Он остановился, прислушался к себе.
– Странно! С молодостью у меня мысли стали простые и совсем ясные. Все мои знания остались, как были. Ничто не забыто, все со мной.
А между тем, все как-то опростело.
С улицы донесся треск барабана, выкрики.
– Солдаты идут. Странное дело – хочется поработать в лаборатории, а услышу барабан – тянет маршировать. Рраз-два! Рраз-два!.. Прямо что-то унизительное. И потом этот гнусный аппетит, страстный интерес к еде и к выпивке. Не тот гурманский, какой бывает у старичков, – грибочки, винцо, цыпленочек, кисленькое. Нет. Здоровенный интерес, ражий, ярый. И при этом веселый интерес. Вся душа радуется, лучится, искрится от жареной колбасы с пивом.
Фауст сел, опустил голову на руки. Грустно затих.
– Унизил меня черт. Подло с его стороны. Не потакать нужно было, а отговорить. Ну, да теперь ничего не поделаешь. Иду к Маргарите наслаждаться вечно женственным. Прихвачу брошечку…
– Голубчик черт, – говорил через несколько дней Фауст Мефистофелю. – Гретхен очаровательна. Я сам ее выбрал, хотя теперь и подозреваю, что это ты мне ее подсунул. Но здесь (как будут выражаться через несколько веков), здесь наблюдается явная неувязка. Чем больше я об этом думаю, тем меньше понимаю. Почему ты велел поднести ей целую шкатулку с финтифлюшками? Она должна была потерять от меня голову без всяких сережек. Я молод. По-моему, ты тут что-то напугал. Сережки нужны старичкам. А у меня «Mach der Liebe», могущество любви. Зачем же сережки? Это для меня унизительно. Чего же ты молчишь?
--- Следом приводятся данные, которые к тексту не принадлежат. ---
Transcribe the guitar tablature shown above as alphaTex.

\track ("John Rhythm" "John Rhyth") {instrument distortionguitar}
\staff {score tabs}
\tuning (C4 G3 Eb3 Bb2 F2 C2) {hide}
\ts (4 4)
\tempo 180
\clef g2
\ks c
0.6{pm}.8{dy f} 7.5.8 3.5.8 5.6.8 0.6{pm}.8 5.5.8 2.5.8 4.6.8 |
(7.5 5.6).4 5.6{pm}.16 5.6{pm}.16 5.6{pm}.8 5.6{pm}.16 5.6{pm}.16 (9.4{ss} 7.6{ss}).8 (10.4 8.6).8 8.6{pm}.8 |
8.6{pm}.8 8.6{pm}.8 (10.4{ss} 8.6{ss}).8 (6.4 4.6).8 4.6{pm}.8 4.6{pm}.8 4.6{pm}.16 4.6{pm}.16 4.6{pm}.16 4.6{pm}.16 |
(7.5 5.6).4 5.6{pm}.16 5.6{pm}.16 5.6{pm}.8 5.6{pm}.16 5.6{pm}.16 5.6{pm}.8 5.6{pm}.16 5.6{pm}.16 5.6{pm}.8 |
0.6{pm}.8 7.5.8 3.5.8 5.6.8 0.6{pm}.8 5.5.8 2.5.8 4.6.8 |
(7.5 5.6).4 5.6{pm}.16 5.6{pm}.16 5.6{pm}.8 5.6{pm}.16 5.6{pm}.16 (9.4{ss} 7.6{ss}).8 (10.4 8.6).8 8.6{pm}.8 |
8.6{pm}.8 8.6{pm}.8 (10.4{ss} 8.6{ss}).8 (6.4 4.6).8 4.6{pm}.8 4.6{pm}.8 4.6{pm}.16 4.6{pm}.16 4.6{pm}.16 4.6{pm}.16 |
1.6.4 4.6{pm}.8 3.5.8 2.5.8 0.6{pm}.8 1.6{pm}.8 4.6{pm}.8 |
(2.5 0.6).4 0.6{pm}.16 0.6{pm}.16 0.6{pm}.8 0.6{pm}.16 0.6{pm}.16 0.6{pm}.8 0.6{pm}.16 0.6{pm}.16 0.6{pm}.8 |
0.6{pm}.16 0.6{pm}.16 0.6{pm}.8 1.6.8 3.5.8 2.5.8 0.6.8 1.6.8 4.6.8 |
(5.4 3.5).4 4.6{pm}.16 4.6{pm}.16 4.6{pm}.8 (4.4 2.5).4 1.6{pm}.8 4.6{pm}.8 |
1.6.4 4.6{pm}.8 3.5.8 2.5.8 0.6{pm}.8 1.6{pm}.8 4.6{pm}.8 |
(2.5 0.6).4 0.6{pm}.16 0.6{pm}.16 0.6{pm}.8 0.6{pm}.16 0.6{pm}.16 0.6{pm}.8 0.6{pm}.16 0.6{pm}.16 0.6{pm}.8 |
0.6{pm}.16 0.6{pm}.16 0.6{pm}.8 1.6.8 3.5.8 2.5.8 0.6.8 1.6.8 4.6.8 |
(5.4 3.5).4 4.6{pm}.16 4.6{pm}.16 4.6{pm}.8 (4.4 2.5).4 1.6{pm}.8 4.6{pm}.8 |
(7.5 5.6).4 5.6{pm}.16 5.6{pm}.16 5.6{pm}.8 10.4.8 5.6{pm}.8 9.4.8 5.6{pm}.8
Молчит. Я эдак начну сомневаться в могуществе любви. Это совсем не входит в мои планы. За что же я тогда душу-то продавал? За что боролись? Молчит. И потом, голубчик, еще одна деликатная деталь. Да, я молод. Телу моему, действительно, двадцать лет. Но ведь душе-то моей – это, конечно, между нами, – все-таки третьего дня исполнилось семьдесят шесть. Это надо учесть. Мне скучно… Ну, конечно, Маргарита душечка, пышечка, одно очарование. Но ведь она – это тоже между нами, – ведь она дура летая. Вот, например, вчера ночью, сидим мы вдвоем в саду. Розы благоухают. Ох, эти заклятые цветы! Как от них кружится голова… Скоро рассвет. И соловей замолчал. Как чудесна эта сладкая истома молодого, сильного тела. Оно как соловей, пропевший предрассветную песнь, задремавший среди цветов сирени. Дремлет. А душа не спит. Душа как бы освободилась от власти тела, от Schmerzenfolle Gluck, углубилась в свое святая святых. Я заговорил о лаборатории, о философском камне. А Гретхен, – она, конечно, милая девочка, – она насушила тыквенных семечек, – сидит и лущит. Ну, что мне делать, черт? Мне ску-у-учно! Идти опять в лабораторию, – как-то неловко. Выйдет, что я дурак. Желал, рыдал, душу поставил на карту. Черт! Будь порядочным дьяволом, верни мне мою седую бороду! Верни мне мою золотую старость!